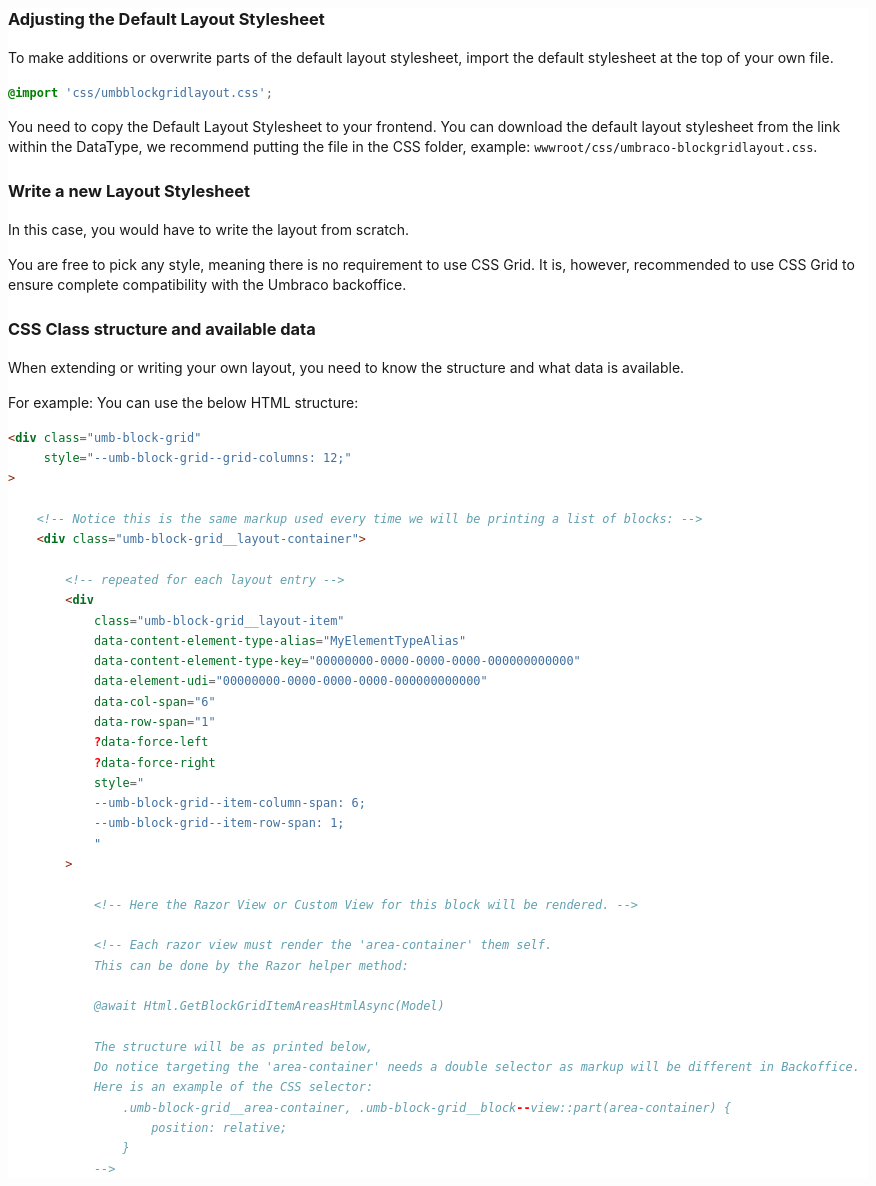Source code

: ### Adjusting the Default Layout Stylesheet

To make additions or overwrite parts of the default layout stylesheet, import the default stylesheet at the top of your own file.

```css
@import 'css/umbblockgridlayout.css';
```

You need to copy the Default Layout Stylesheet to your frontend. You can download the default layout stylesheet from the link within the DataType, we recommend putting the file in the CSS folder, example: `wwwroot/css/umbraco-blockgridlayout.css`.

### Write a new Layout Stylesheet

In this case, you would have to write the layout from scratch.

You are free to pick any style, meaning there is no requirement to use CSS Grid. It is, however, recommended to use CSS Grid to ensure complete compatibility with the Umbraco backoffice.

### CSS Class structure and available data

When extending or writing your own layout, you need to know the structure and what data is available.

For example: You can use the below HTML structure:

```html
<div class="umb-block-grid"
     style="--umb-block-grid--grid-columns: 12;"
>

    <!-- Notice this is the same markup used every time we will be printing a list of blocks: -->
    <div class="umb-block-grid__layout-container">

        <!-- repeated for each layout entry -->
        <div
            class="umb-block-grid__layout-item"
            data-content-element-type-alias="MyElementTypeAlias"
            data-content-element-type-key="00000000-0000-0000-0000-000000000000"
            data-element-udi="00000000-0000-0000-0000-000000000000"
            data-col-span="6"
            data-row-span="1"
            ?data-force-left
            ?data-force-right
            style="
            --umb-block-grid--item-column-span: 6;
            --umb-block-grid--item-row-span: 1;
            "
        >

            <!-- Here the Razor View or Custom View for this block will be rendered. -->

            <!-- Each razor view must render the 'area-container' them self.
            This can be done by the Razor helper method:

            @await Html.GetBlockGridItemAreasHtmlAsync(Model)

            The structure will be as printed below,
            Do notice targeting the 'area-container' needs a double selector as markup will be different in Backoffice.
            Here is an example of the CSS selector:
                .umb-block-grid__area-container, .umb-block-grid__block--view::part(area-container) {
                    position: relative;
                }
            -->
```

......

• **ACTION ITEM**:
Repeat the entries exactly as they are given, leaving out each image.

• **RESPONSE**:
Source code

: ### Adjusting the Default Layout Stylesheet

To make additions or overwrite parts of the default layout stylesheet, import the default stylesheet at the top of your own file.

```css
@import 'css/umbblockgridlayout.css';
```

You need to copy the Default Layout Stylesheet to your frontend. You can download the default layout stylesheet from the link within the DataType, we recommend putting the file in the CSS folder, example: `wwwroot/css/umbraco-blockgridlayout.css`.

### Write a new Layout Stylesheet

In this case, you would have to write the layout from scratch.

You are free to pick any style, meaning there is no requirement to use CSS Grid. It is, however, recommended to use CSS Grid to ensure complete compatibility with the Umbraco backoffice.

### CSS Class structure and available data

When extending or writing your own layout, you need to know the structure and what data is available.

For example: You can use the below HTML structure:

```html
<div class="umb-block-grid"
     style="--umb-block-grid--grid-columns: 12;"
>

    <!-- Notice this is the same markup used every time we will be printing a list of blocks: -->
    <div class="umb-block-grid__layout-container">

        <!-- repeated for each layout entry -->
        <div
            class="umb-block-grid__layout-item"
            data-content-element-type-alias="MyElementTypeAlias"
            data-content-element-type-key="00000000-0000-0000-0000-000000000000"
            data-element-udi="00000000-0000-0000-0000-000000000000"
            data-col-span="6"
            data-row-span="1"
            ?data-force-left
            ?data-force-right
            style="
            --umb-block-grid--item-column-span: 6;
            --umb-block-grid--item-row-span: 1;
            "
        >

            <!-- Here the Razor View or Custom View for this block will be rendered. -->

            <!-- Each razor view must render the 'area-container' them self.
            This can be done by the Razor helper method:

            @await Html.GetBlockGridItemAreasHtmlAsync(Model)

            The structure will be as printed below,
            Do notice targeting the 'area-container' needs a double selector as markup will be different in Backoffice.
            Here is an example of the CSS selector:
                .umb-block-grid__area-container, .umb-block-grid__block--view::part(area-container) {
                    position: relative;
                }
            -->
```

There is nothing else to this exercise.